Plus, the setting lets Revolution engage in new territory: a good old-fashioned casino heist. Duncan won’t sell the soldiers Monroe needs for anything less than 30 diamonds per head, and the only way to get that money is to take off with the night’s take. He orchestrates a plan to have another fight in Gould’s pit, going up against a figure that makes Ivan Drago look average, and take a good long beating while Charlie and Connor team up to make off with the lockbox. Cross-cutting between the two narratives—well-choreographed fight scene in one and careful maneuvering in the other—it gives the episode a lively caper feel that the show hasn’t approached before, especially when the episode flashes back to show how Connor pulled an switcheroo and was able to walk right out of the tent. It’s so well-executed, you almost think a plan is finally going to succeed and we can see how the characters respond to success.


That is, of course, until Monroe takes a shotgun butt to the face. As it turns out, Gould’s henchmen saw the connection between Jimmy pushing for a fight and the casino robbery. Good for fans of New Vegas (no, not that one)—it looks like father and son will be staying a while—but bad for those of us seeing the umpteenth instance of someone taken prisoner.

Finally, there’s the latest installment of Aaron’s never-ending hike, which may have finally reached a point where something’s going to happen. He and Priscilla have made their way to Lubbock, Texas, where their old friend Peter (Daniel Henney) has found religion and set up a new career as a faith healer. Except the faith manifests itself as fireflies, and the healing powers are Peter’s nascent control of the nanites, a distinction he isn’t yet ready to accept. Given that the show keeps punting the question of what the nanite sentience means, hopefully his statement “It wants us here, and we’re just going to stay until we figure out why” indicates the show’s finally ready to explore how far it wants to take this question, and can approach it in a setting where questions of both faith and science can be asked. And given that this discussion’s taking place in Texas, hopefully it means the rest of the cast won’t be away from it for too long.


Stray observations:

  • Yes, that was actually Poison frontman and Rock Of Love star Bret Michaels in New Vegas (no, not that one), playing an acoustic version of “Every Rose Has Its Thorn.” I didn’t see the point of the cameo personally, other than to give some more distinctive background music and offer Monroe an semi-amusing throwaway line: “The world ends, there’s gonna be nothing left but Bret Michaels. Him and the cockroaches.” Now if he’d been cast as the president, then I’d sit up and take notice.

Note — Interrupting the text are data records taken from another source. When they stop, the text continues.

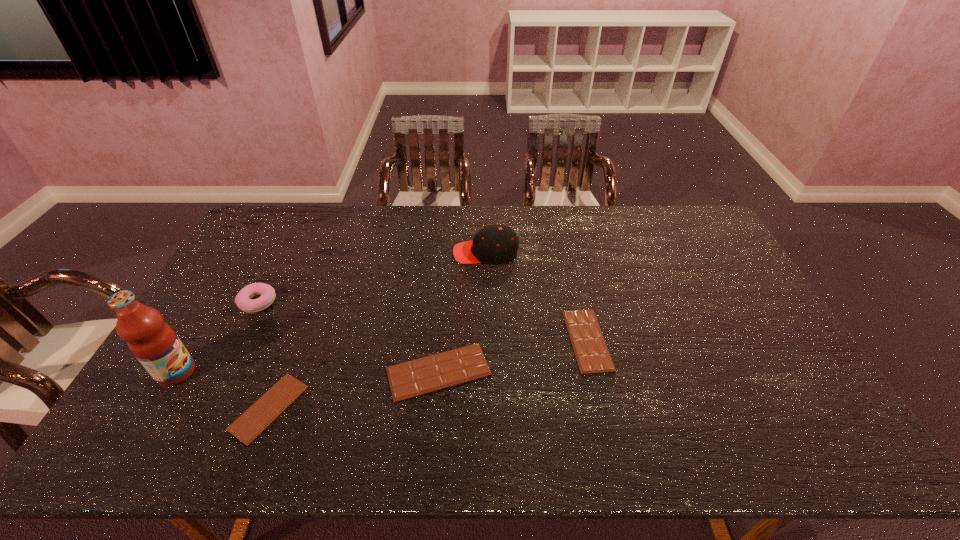
Identify the location of pastry. (243, 300).

The width and height of the screenshot is (960, 540). Identify the location of vacant space located on the back of the shortest object. (312, 296).

Locate an element on the screen. vacant area situated 0.230m on the left of the second chocolate bar from right to left is located at coordinates (300, 372).

Identify the location of blank space located 0.270m on the right of the rightmost object. This screenshot has width=960, height=540. (703, 340).

Identify the location of free space located on the front-facing side of the cap. The height and width of the screenshot is (540, 960). (398, 253).

Locate an element on the screen. The width and height of the screenshot is (960, 540). free spot located 0.320m on the front-facing side of the cap is located at coordinates (361, 253).

Locate an element on the screen. This screenshot has width=960, height=540. vacant position located 0.150m on the front-facing side of the cap is located at coordinates (410, 253).

Where is `vacant space situated 0.240m on the front label of the leftmost object`? vacant space situated 0.240m on the front label of the leftmost object is located at coordinates (285, 373).

Where is `blank space located 0.320m on the right of the second object from left to right`? blank space located 0.320m on the right of the second object from left to right is located at coordinates [379, 302].

Where is `object that is positioned at the far edge`? The image size is (960, 540). object that is positioned at the far edge is located at coordinates (493, 244).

  • Charlie’s mother and uncle unknowingly follow her example, as they enjoy date night at an abandoned drive-in theater and finally consummate their affections. As Rachel aptly puts it after taking off her shirt, “I think 20 years is enough foreplay.” It’s a nice instance of humanity for both of them: They’re not battle-weary or world-weary—they’re just weary at this point and want one night of peace. Plus, the fact that Rachel looks like a teenager being busted by her father when they return to the hideout is a terrific moment of domesticity.

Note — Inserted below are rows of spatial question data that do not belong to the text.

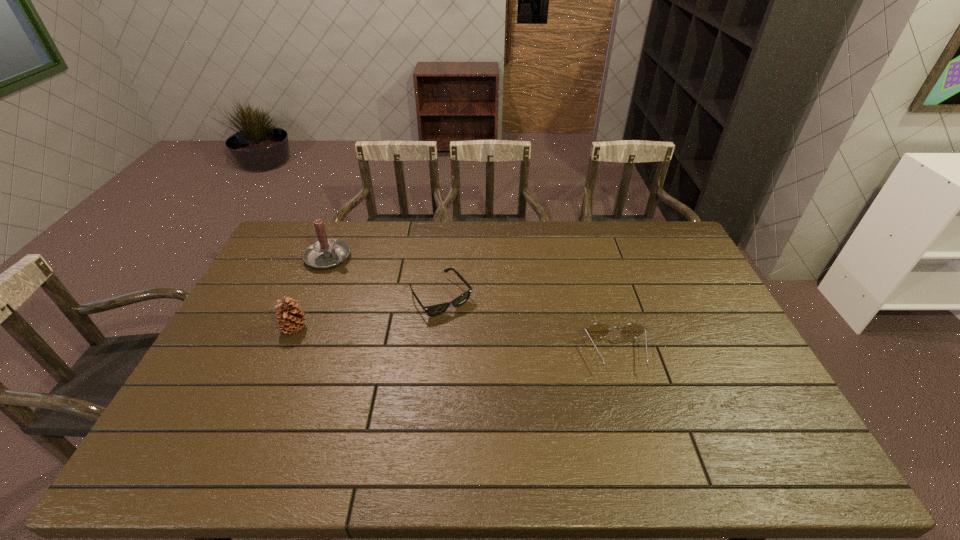
You are a GUI agent. You are given a task and a screenshot of the screen. Output one action in this format:
    pyautogui.click(x=<x>, y=<y>)
    Task: Click on the pinecone
    
    Given the screenshot: What is the action you would take?
    pyautogui.click(x=291, y=319)

This screenshot has height=540, width=960. In order to click on the rightmost object in this screenshot , I will do `click(598, 330)`.

Identify the location of the farthest object. The height and width of the screenshot is (540, 960). (326, 253).

Find the location of `candle`. candle is located at coordinates (326, 253).

The height and width of the screenshot is (540, 960). Identify the location of sunglasses. (434, 310).

This screenshot has height=540, width=960. What are the coordinates of `the third object from left to right` in the screenshot? It's located at (434, 310).

Locate an element on the screen. The height and width of the screenshot is (540, 960). free space located on the back of the pinecone is located at coordinates (327, 254).

The image size is (960, 540). I want to click on free space located 0.060m on the front-facing side of the spectacles, so click(x=629, y=392).

Locate an element on the screen. The image size is (960, 540). free location located 0.300m on the side of the tallest object with the handle loop is located at coordinates (405, 303).

Image resolution: width=960 pixels, height=540 pixels. What are the coordinates of `free space located on the side of the tallest object with the handle loop` in the screenshot? It's located at (372, 284).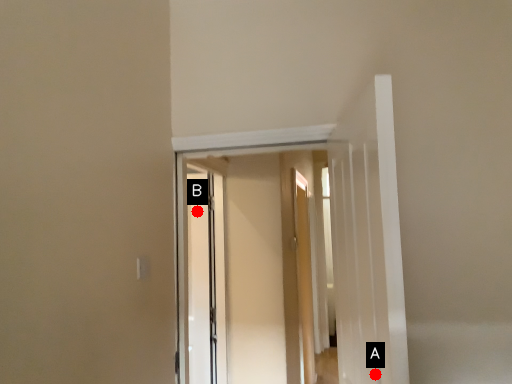
Question: Two points are circled on the image, labeled by A and B beside each circle. Which point is closer to the camera?

Choices:
 (A) A is closer
 (B) B is closer

Answer: (A)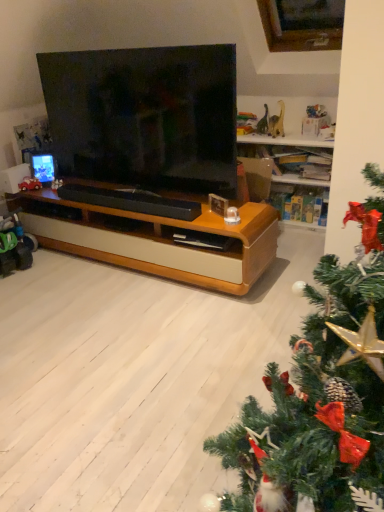
Question: Would you say matte black tv at center is a long distance from green plastic toy at left, the 1th toy viewed from the front?

Choices:
 (A) yes
 (B) no

Answer: (A)

Question: Does matte black tv at center appear on the right side of green plastic toy at left, the 1th toy viewed from the front?

Choices:
 (A) yes
 (B) no

Answer: (A)

Question: Does matte black tv at center lie behind green plastic toy at left, which ranks as the 2th toy in back-to-front order?

Choices:
 (A) no
 (B) yes

Answer: (A)

Question: Is green plastic toy at left, which ranks as the 2th toy in back-to-front order, inside matte black tv at center?

Choices:
 (A) yes
 (B) no

Answer: (B)

Question: Is matte black tv at center shorter than green plastic toy at left, placed as the 1th toy when sorted from bottom to top?

Choices:
 (A) no
 (B) yes

Answer: (A)

Question: From the image's perspective, would you say matte black tv at center is positioned over green plastic toy at left, the 1th toy viewed from the front?

Choices:
 (A) yes
 (B) no

Answer: (A)

Question: Considering the relative sizes of green plastic toy at left, which ranks as the 2th toy in back-to-front order, and black matte soundbar at center in the image provided, is green plastic toy at left, which ranks as the 2th toy in back-to-front order, wider than black matte soundbar at center?

Choices:
 (A) yes
 (B) no

Answer: (A)

Question: Considering the relative positions of green plastic toy at left, the 1th toy viewed from the front, and black matte soundbar at center in the image provided, is green plastic toy at left, the 1th toy viewed from the front, to the right of black matte soundbar at center from the viewer's perspective?

Choices:
 (A) no
 (B) yes

Answer: (A)

Question: Does green plastic toy at left, which ranks as the 2th toy in back-to-front order, have a lesser height compared to black matte soundbar at center?

Choices:
 (A) yes
 (B) no

Answer: (B)

Question: Is green plastic toy at left, placed as the 1th toy when sorted from bottom to top, closer to camera compared to black matte soundbar at center?

Choices:
 (A) no
 (B) yes

Answer: (A)

Question: Is green plastic toy at left, which ranks as the 2th toy in back-to-front order, outside black matte soundbar at center?

Choices:
 (A) yes
 (B) no

Answer: (A)

Question: From a real-world perspective, is green plastic toy at left, which ranks as the 2th toy in back-to-front order, located higher than black matte soundbar at center?

Choices:
 (A) yes
 (B) no

Answer: (B)

Question: Is black matte soundbar at center turned away from green plastic toy at left, placed as the 1th toy when sorted from bottom to top?

Choices:
 (A) no
 (B) yes

Answer: (A)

  • Connor doesn’t bother leaving Truman a vial of vaccine. Nice dick move, kid.
  • Even after 15 years, decorum persists in the Oval Office. “Not the sofa. That was Reagan’s and you’ve got dust on your britches.”
  • “Typhus? I don’t know to kill these guys or write them a fan letter.” “Uh, the first one.”

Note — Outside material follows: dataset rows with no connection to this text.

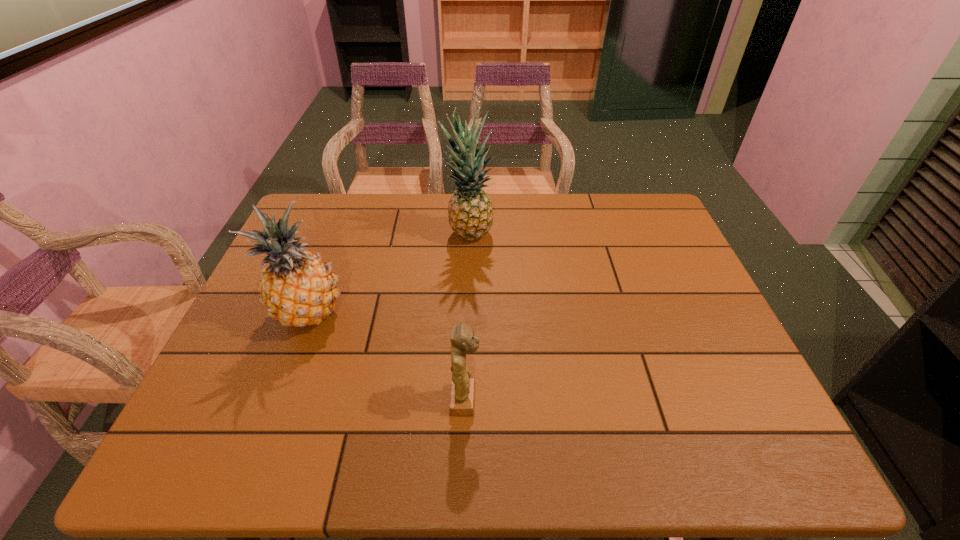
In order to click on free space between the left pineapple and the tallest object in this screenshot , I will do `click(388, 274)`.

Locate an element on the screen. This screenshot has height=540, width=960. free spot between the second nearest object and the nearest object is located at coordinates (386, 356).

Locate an element on the screen. vacant area that lies between the farthest object and the shorter pineapple is located at coordinates (388, 274).

Image resolution: width=960 pixels, height=540 pixels. Identify the location of free space between the right pineapple and the left pineapple. (388, 274).

I want to click on vacant space in between the nearer pineapple and the farther pineapple, so click(x=388, y=274).

Locate which object ranks second in proximity to the nearest object. Please provide its 2D coordinates. Your answer should be formatted as a tuple, i.e. [(x, y)], where the tuple contains the x and y coordinates of a point satisfying the conditions above.

[(470, 213)]

Locate which object is the second closest to the tallest object. Please provide its 2D coordinates. Your answer should be formatted as a tuple, i.e. [(x, y)], where the tuple contains the x and y coordinates of a point satisfying the conditions above.

[(462, 395)]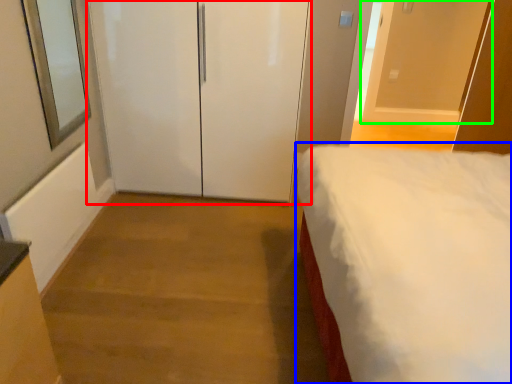
Question: Estimate the real-world distances between objects in this image. Which object is closer to door (highlighted by a red box), bed (highlighted by a blue box) or door (highlighted by a green box)?

Choices:
 (A) bed
 (B) door

Answer: (A)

  • “See the mummified remains of Steven Tyler!”
  • “Charlotte, try not to get yourself killed. At least not until you’re on Miles’s watch.”
  • This’ll be the last Revolution review until February 26, as NBC’s boxing up the majority of its programming to make way for coverage of the Winter Olympics. (Being a Wisconsin native, I intend to watch a lot of curling in the interim.) See you in a few weeks!